After Liberalization, Bankers Ask For More

This year saw the introduction of licenses to trade non-renminbi derivatives in China and a burgeoning market access product industry, though it may be short-lived.

Anita Fung

This year saw the introduction of licenses to trade non-renminbi derivatives in China and a burgeoning market access product industry, though it may be short-lived (see following story). But derivatives professionals are still wanting more. They are asking for an onshore renminbi currency and rates market as well as more local players stepping in to provide distribution channels to the local corporates. "Opportunities in China will gradually grow with the roll out of the [World Trade Organization] schedule towards a fully liberalized market by the end of 2006," said Anita Fung, treasurer and co-head of Asia-Pacific global markets at HSBC in Hong Kong.

Market participants said the domestic market has gained momentum after regulations granted new licensing for non-renminbi derivatives (DW, 2/2). "The new regulations for derivatives have also provided greater clarifications on derivatives business and we expect activities in this area to increase in the coming years," added Fung. In addition to international houses, more domestic players are expected to obtain a license and start their own forays into the market. "Local financial institutions are better at extending credit to local corporates and will be able to offer derivative products to a larger array of small and medium size enterprises.
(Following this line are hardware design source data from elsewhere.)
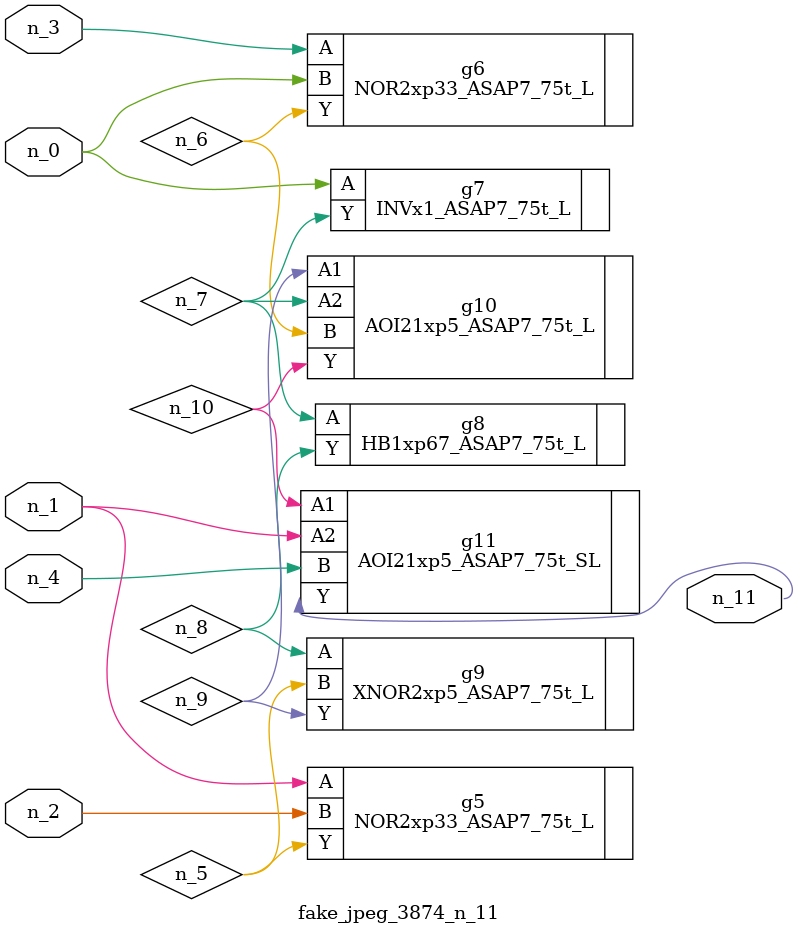
<source format=v>
module fake_jpeg_3874_n_11 (n_3, n_2, n_1, n_0, n_4, n_11);

input n_3;
input n_2;
input n_1;
input n_0;
input n_4;

output n_11;

wire n_10;
wire n_8;
wire n_9;
wire n_6;
wire n_5;
wire n_7;

NOR2xp33_ASAP7_75t_L g5 ( 
.A(n_1),
.B(n_2),
.Y(n_5)
);

NOR2xp33_ASAP7_75t_L g6 ( 
.A(n_3),
.B(n_0),
.Y(n_6)
);

INVx1_ASAP7_75t_L g7 ( 
.A(n_0),
.Y(n_7)
);

HB1xp67_ASAP7_75t_L g8 ( 
.A(n_7),
.Y(n_8)
);

XNOR2xp5_ASAP7_75t_L g9 ( 
.A(n_8),
.B(n_5),
.Y(n_9)
);

AOI21xp5_ASAP7_75t_L g10 ( 
.A1(n_9),
.A2(n_7),
.B(n_6),
.Y(n_10)
);

AOI21xp5_ASAP7_75t_SL g11 ( 
.A1(n_10),
.A2(n_1),
.B(n_4),
.Y(n_11)
);


endmodule
</source>
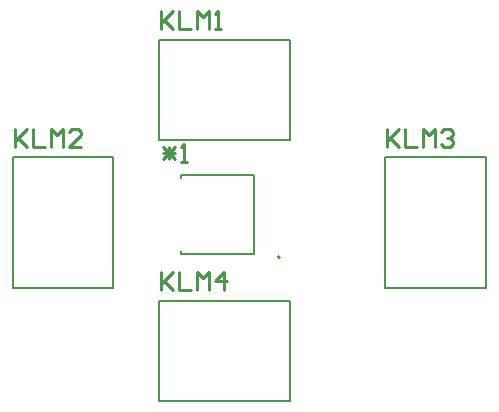
<source format=gto>
G04*
G04 #@! TF.GenerationSoftware,Altium Limited,Altium Designer,22.9.1 (49)*
G04*
G04 Layer_Color=65535*
%FSLAX44Y44*%
%MOMM*%
G71*
G04*
G04 #@! TF.SameCoordinates,E343571A-C553-4397-B335-E36F9F7E1520*
G04*
G04*
G04 #@! TF.FilePolarity,Positive*
G04*
G01*
G75*
%ADD10C,0.2000*%
%ADD11C,0.1270*%
%ADD12C,0.2540*%
D10*
X130190Y136650D02*
G03*
X130190Y136650I-1000J0D01*
G01*
X27840Y235790D02*
X138840D01*
X27840D02*
Y320790D01*
X138840D01*
Y235790D02*
Y320790D01*
X-10800Y110200D02*
Y221200D01*
X-95800Y110200D02*
X-10800D01*
X-95800D02*
Y221200D01*
X-10800D01*
X27840Y14810D02*
X138840D01*
X27840D02*
Y99810D01*
X138840D01*
Y14810D02*
Y99810D01*
X304500Y110200D02*
Y221200D01*
X219500Y110200D02*
X304500D01*
X219500D02*
Y221200D01*
X304500D01*
D11*
X46210Y138950D02*
Y141950D01*
Y138950D02*
X108420D01*
Y206350D01*
X46210D02*
X108420D01*
X46210Y203350D02*
Y206350D01*
D12*
X29278Y123623D02*
Y108388D01*
Y113466D01*
X39435Y123623D01*
X31817Y116005D01*
X39435Y108388D01*
X44513Y123623D02*
Y108388D01*
X54670D01*
X59748D02*
Y123623D01*
X64826Y118545D01*
X69905Y123623D01*
Y108388D01*
X82601D02*
Y123623D01*
X74983Y116005D01*
X85140D01*
X221048Y245103D02*
Y229868D01*
Y234946D01*
X231205Y245103D01*
X223587Y237486D01*
X231205Y229868D01*
X236283Y245103D02*
Y229868D01*
X246440D01*
X251518D02*
Y245103D01*
X256597Y240025D01*
X261675Y245103D01*
Y229868D01*
X266753Y242564D02*
X269292Y245103D01*
X274371D01*
X276910Y242564D01*
Y240025D01*
X274371Y237486D01*
X271832D01*
X274371D01*
X276910Y234946D01*
Y232407D01*
X274371Y229868D01*
X269292D01*
X266753Y232407D01*
X-94166Y245035D02*
Y229800D01*
Y234878D01*
X-84009Y245035D01*
X-91627Y237418D01*
X-84009Y229800D01*
X-78931Y245035D02*
Y229800D01*
X-68774D01*
X-63696D02*
Y245035D01*
X-58618Y239957D01*
X-53539Y245035D01*
Y229800D01*
X-38304D02*
X-48461D01*
X-38304Y239957D01*
Y242496D01*
X-40843Y245035D01*
X-45922D01*
X-48461Y242496D01*
X29278Y344603D02*
Y329368D01*
Y334446D01*
X39435Y344603D01*
X31817Y336986D01*
X39435Y329368D01*
X44513Y344603D02*
Y329368D01*
X54670D01*
X59748D02*
Y344603D01*
X64826Y339525D01*
X69905Y344603D01*
Y329368D01*
X74983D02*
X80062D01*
X77522D01*
Y344603D01*
X74983Y342064D01*
X31310Y229542D02*
X41467Y219385D01*
X31310D02*
X41467Y229542D01*
X31310Y224464D02*
X41467D01*
X36388Y219385D02*
Y229542D01*
X46545Y216846D02*
X51623D01*
X49084D01*
Y232081D01*
X46545Y229542D01*
M02*

</source>
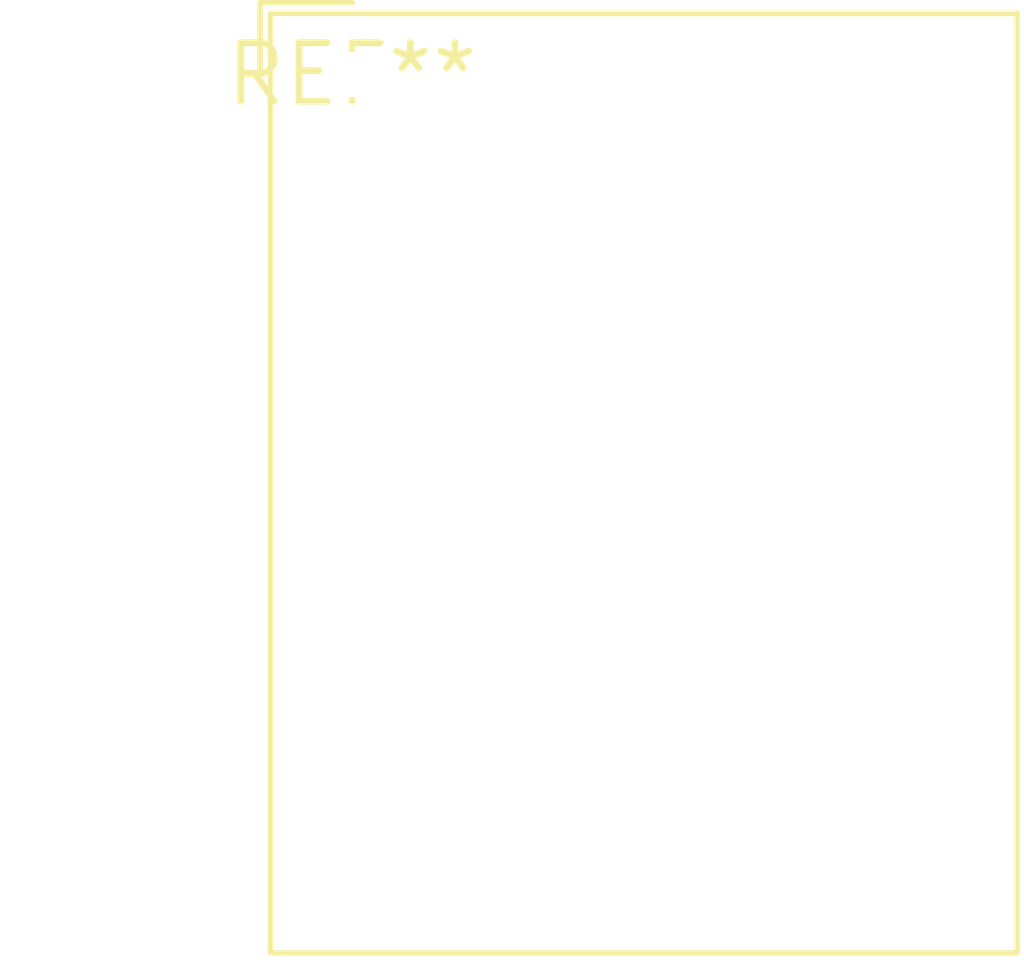
<source format=kicad_pcb>
(kicad_pcb (version 20240108) (generator pcbnew)

  (general
    (thickness 1.6)
  )

  (paper "A4")
  (layers
    (0 "F.Cu" signal)
    (31 "B.Cu" signal)
    (32 "B.Adhes" user "B.Adhesive")
    (33 "F.Adhes" user "F.Adhesive")
    (34 "B.Paste" user)
    (35 "F.Paste" user)
    (36 "B.SilkS" user "B.Silkscreen")
    (37 "F.SilkS" user "F.Silkscreen")
    (38 "B.Mask" user)
    (39 "F.Mask" user)
    (40 "Dwgs.User" user "User.Drawings")
    (41 "Cmts.User" user "User.Comments")
    (42 "Eco1.User" user "User.Eco1")
    (43 "Eco2.User" user "User.Eco2")
    (44 "Edge.Cuts" user)
    (45 "Margin" user)
    (46 "B.CrtYd" user "B.Courtyard")
    (47 "F.CrtYd" user "F.Courtyard")
    (48 "B.Fab" user)
    (49 "F.Fab" user)
    (50 "User.1" user)
    (51 "User.2" user)
    (52 "User.3" user)
    (53 "User.4" user)
    (54 "User.5" user)
    (55 "User.6" user)
    (56 "User.7" user)
    (57 "User.8" user)
    (58 "User.9" user)
  )

  (setup
    (pad_to_mask_clearance 0)
    (pcbplotparams
      (layerselection 0x00010fc_ffffffff)
      (plot_on_all_layers_selection 0x0000000_00000000)
      (disableapertmacros false)
      (usegerberextensions false)
      (usegerberattributes false)
      (usegerberadvancedattributes false)
      (creategerberjobfile false)
      (dashed_line_dash_ratio 12.000000)
      (dashed_line_gap_ratio 3.000000)
      (svgprecision 4)
      (plotframeref false)
      (viasonmask false)
      (mode 1)
      (useauxorigin false)
      (hpglpennumber 1)
      (hpglpenspeed 20)
      (hpglpendiameter 15.000000)
      (dxfpolygonmode false)
      (dxfimperialunits false)
      (dxfusepcbnewfont false)
      (psnegative false)
      (psa4output false)
      (plotreference false)
      (plotvalue false)
      (plotinvisibletext false)
      (sketchpadsonfab false)
      (subtractmaskfromsilk false)
      (outputformat 1)
      (mirror false)
      (drillshape 1)
      (scaleselection 1)
      (outputdirectory "")
    )
  )

  (net 0 "")

  (footprint "DA04-11CGKWA" (layer "F.Cu") (at 0 0))

)

</source>
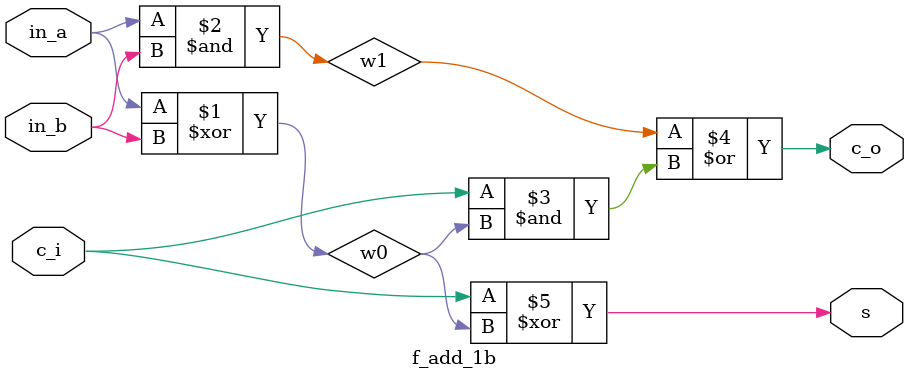
<source format=v>
`timescale 1ns / 1ps
module f_add_1b (
    output s,
    output c_o,
    input in_a,
    input in_b,
    input c_i
);
    wire w0;
    wire w1;
  /**
  xor delay 3 ns
  and delay 1ns
  or delay 1ns
  */

    assign #3 w0 = in_a ^ in_b;//xor
    assign #1 w1 = in_a & in_b;//and

    assign #2 c_o = w1 | (c_i & w0);//and + or
    
    assign #3 s = c_i ^ w0;//xor

endmodule
</source>
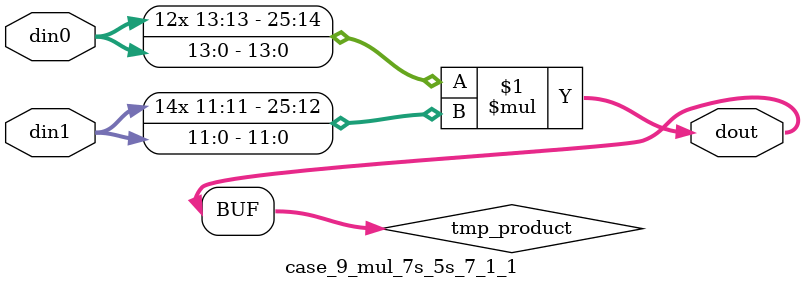
<source format=v>

`timescale 1 ns / 1 ps

 module case_9_mul_7s_5s_7_1_1(din0, din1, dout);
parameter ID = 1;
parameter NUM_STAGE = 0;
parameter din0_WIDTH = 14;
parameter din1_WIDTH = 12;
parameter dout_WIDTH = 26;

input [din0_WIDTH - 1 : 0] din0; 
input [din1_WIDTH - 1 : 0] din1; 
output [dout_WIDTH - 1 : 0] dout;

wire signed [dout_WIDTH - 1 : 0] tmp_product;



























assign tmp_product = $signed(din0) * $signed(din1);








assign dout = tmp_product;





















endmodule

</source>
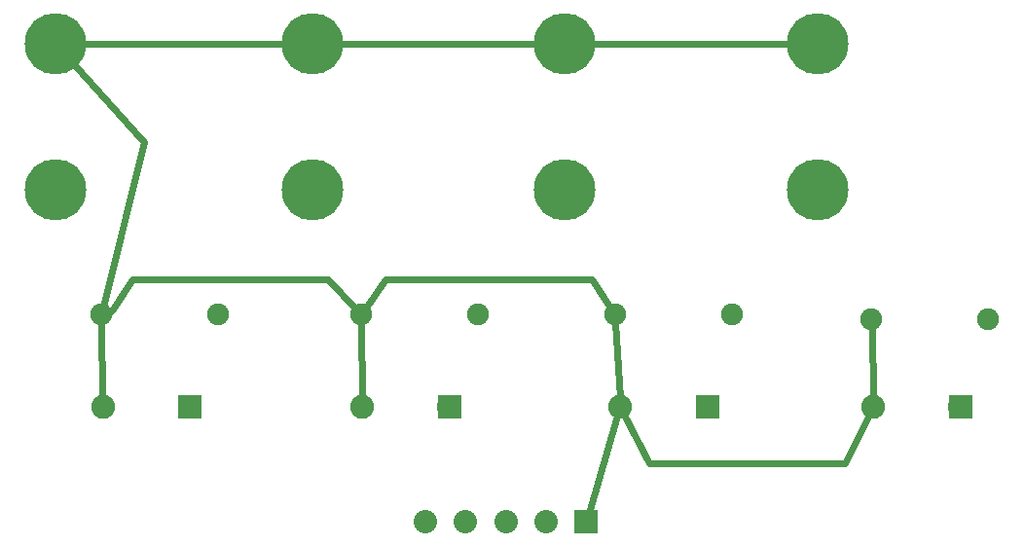
<source format=gbl>
G04 MADE WITH FRITZING*
G04 WWW.FRITZING.ORG*
G04 DOUBLE SIDED*
G04 HOLES PLATED*
G04 CONTOUR ON CENTER OF CONTOUR VECTOR*
%ASAXBY*%
%FSLAX23Y23*%
%MOIN*%
%OFA0B0*%
%SFA1.0B1.0*%
%ADD10C,0.210418*%
%ADD11C,0.080000*%
%ADD12C,0.075000*%
%ADD13C,0.082000*%
%ADD14R,0.080000X0.080000*%
%ADD15R,0.082000X0.082000*%
%ADD16C,0.024000*%
%LNCOPPER0*%
G90*
G70*
G54D10*
X1168Y1256D03*
X1168Y1756D03*
X2034Y1256D03*
X2034Y1756D03*
X2900Y1256D03*
X2900Y1756D03*
G54D11*
X2107Y121D03*
X1969Y121D03*
X1832Y121D03*
X1694Y121D03*
X1556Y121D03*
G54D12*
X446Y829D03*
X846Y829D03*
X1335Y829D03*
X1735Y829D03*
X2206Y829D03*
X2606Y829D03*
X3084Y814D03*
X3484Y814D03*
G54D13*
X749Y514D03*
X451Y514D03*
X1637Y514D03*
X1339Y514D03*
X3387Y514D03*
X3089Y514D03*
X2521Y514D03*
X2223Y514D03*
G54D10*
X288Y1256D03*
X288Y1756D03*
G54D14*
X2107Y121D03*
G54D15*
X750Y514D03*
X1638Y514D03*
X3388Y514D03*
X2522Y514D03*
G54D16*
X1945Y1756D02*
X1257Y1756D01*
D02*
X2810Y1756D02*
X2124Y1756D01*
D02*
X2214Y483D02*
X2116Y150D01*
D02*
X2993Y320D02*
X3075Y485D01*
D02*
X2323Y320D02*
X2993Y320D01*
D02*
X2237Y486D02*
X2323Y320D01*
D02*
X3085Y786D02*
X3088Y546D01*
D02*
X2207Y801D02*
X2221Y546D01*
D02*
X1339Y546D02*
X1335Y801D01*
D02*
X450Y546D02*
X447Y801D01*
D02*
X2126Y949D02*
X2190Y853D01*
D02*
X1419Y949D02*
X2126Y949D01*
D02*
X1351Y853D02*
X1419Y949D01*
D02*
X551Y950D02*
X1221Y949D01*
D02*
X1221Y949D02*
X1315Y850D01*
D02*
X483Y842D02*
X551Y950D01*
D02*
X474Y838D02*
X483Y842D01*
D02*
X377Y1756D02*
X1078Y1756D01*
D02*
X348Y1689D02*
X592Y1421D01*
D02*
X592Y1421D02*
X453Y857D01*
G04 End of Copper0*
M02*
</source>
This will bring a lot of new clients to the market," said Jamie McWilliam, Asian head of derivatives marketing atABN AMRO in Hong Kong. Domestic financial houses will likely act as intermediaries and distribute products structured by foreign players.

Qualified foreign institutional investor quotas are expected to be enlarged, given the growing interest in the domestic Chinese market. This year over a dozen firms obtained QFII status, which allows them to trade domestic assets as well as offer synthetic market access products. "We'll see further increases in allocations," said McWilliam. These have mostly been used as an investment product, but McWilliam said, "There's not only an equity derivatives angle. It can also be used as a risk management tool, for example by purchasing domestic vanilla or callable bonds."

Also in the sights of bankers is the possibility of an onshore domestic currency derivatives market. "We may see further interest rate liberalizations as well as the possibility of an onshore renminbi derivatives market, which would better allow banks or corporates to hedge their renminbi and interest rate exposures," said HSBC's Fung. Participants also anticipate some retooling of the currency peg against the U.S. dollar within the next few months (DW, 11/12).